Entering edit mode
4.1 years ago
Mick
▴
30
Hi guys,
I have the following two reads:
@read1
TTTTCCTTCTCTTTCTCCTTCTCTTTTTCTGGCAGAAGTTCTAACTCTGGTATTAGCTGACAGATATTTGGAGGTTCTTCTGG
+
GGGGGGGGGGGGGGGGGGGGGGGGGGGGGGGGGGGGGGGGGGGGGGGGGGGGGGGGGGGGGGGGGGGGGGGGGGGGGGGGGGGG
@read1-mut
TTTTTCCTTCTCTTTCTCCTTCTCTTTTTCTGGCAGAAGTTCCTTCTCTTTTTCTGGCAGAAGTTCTAACTCTGGTATTAGCTGACAGATATTTGGAGGTTCTTCTGG
+
GGGGGGGGGGGGGGGGGGGGGGGGGGGGGGGGGGGGGGGGGGGGGGGGGGGGGGGGGGGGGGGGGGGGGGGGGGGGGGGGGGGGGGGGGGGGGGGGGGGGGGGGGGGG
the second one has a 24 base pair long duplication at position 17: TCCTTCTCTTTTTCTGGCAGAAGT
How can I get the BWA aligner (option bwa+samse) to align the read with the duplication properly to the human reference genome GRCh37/hg19? I fiddled around with the gap open -O and extend -E options but I couldn't seem to make it work. When I set -n to a high number like 100 I get the desired CIGAR-String: 16M24I68M but it seems error prone to me to just allow such a high number of mismatches.
What is the best way to deal with this? thanks
Try
bwa mem
which is recommended for that read length. It should take care of that. What kind of CIGAR are you expecting?Hi ATpoint, thanks for the answer. I tried bwa mem, initially it didn't perform the alignment either, giving me soft and hard clipped alignments. 40S68M as primary alignment and 42M66H as supplementary alignment.
I tried some more options and eventually I found that bwa mem -A 10 -E 1 does the trick and give me 16M24I68M. Not sure if this is the best option but I guess I'll go with it for now.
Yes of course it gives clipped alignments, there is something in the read that is not in the reference.
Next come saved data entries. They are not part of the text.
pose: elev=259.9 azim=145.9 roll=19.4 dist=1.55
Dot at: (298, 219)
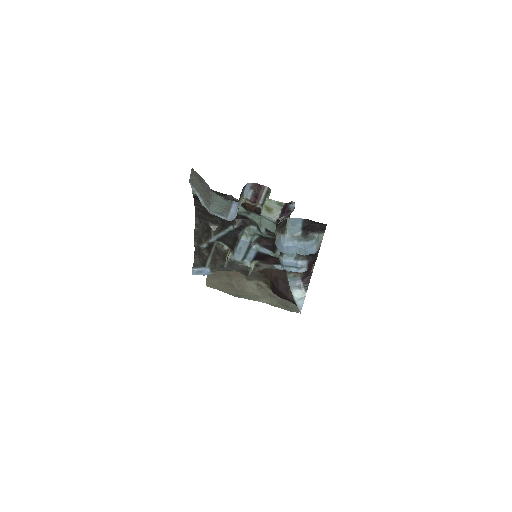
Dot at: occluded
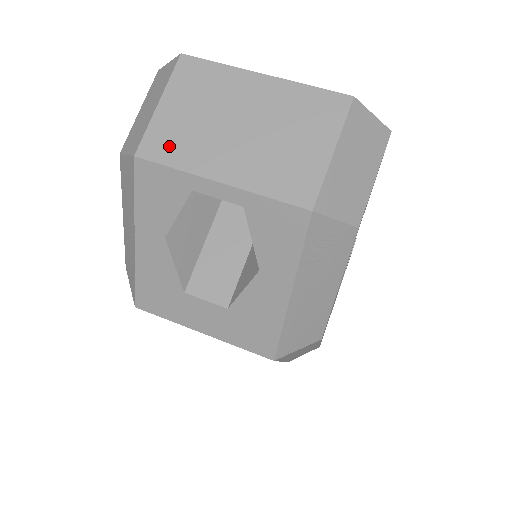
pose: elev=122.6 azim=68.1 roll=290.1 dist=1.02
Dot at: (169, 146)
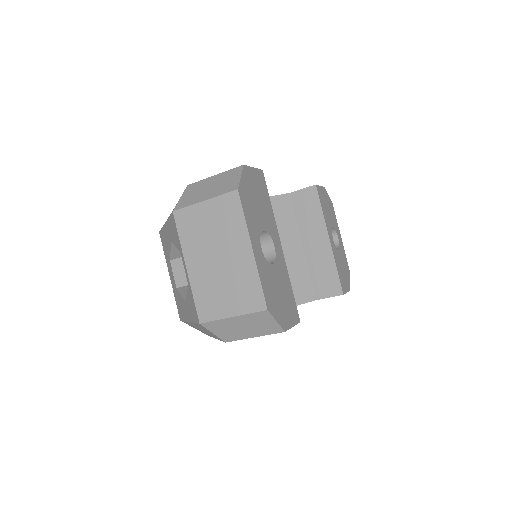
Dot at: (187, 226)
Therefore the question => what would be your desired output? These clipped and supplementary alignments are the starting point that structural variant callers use in order to identify variants. You cannot force a structural variant to be perfectly matched to the reference.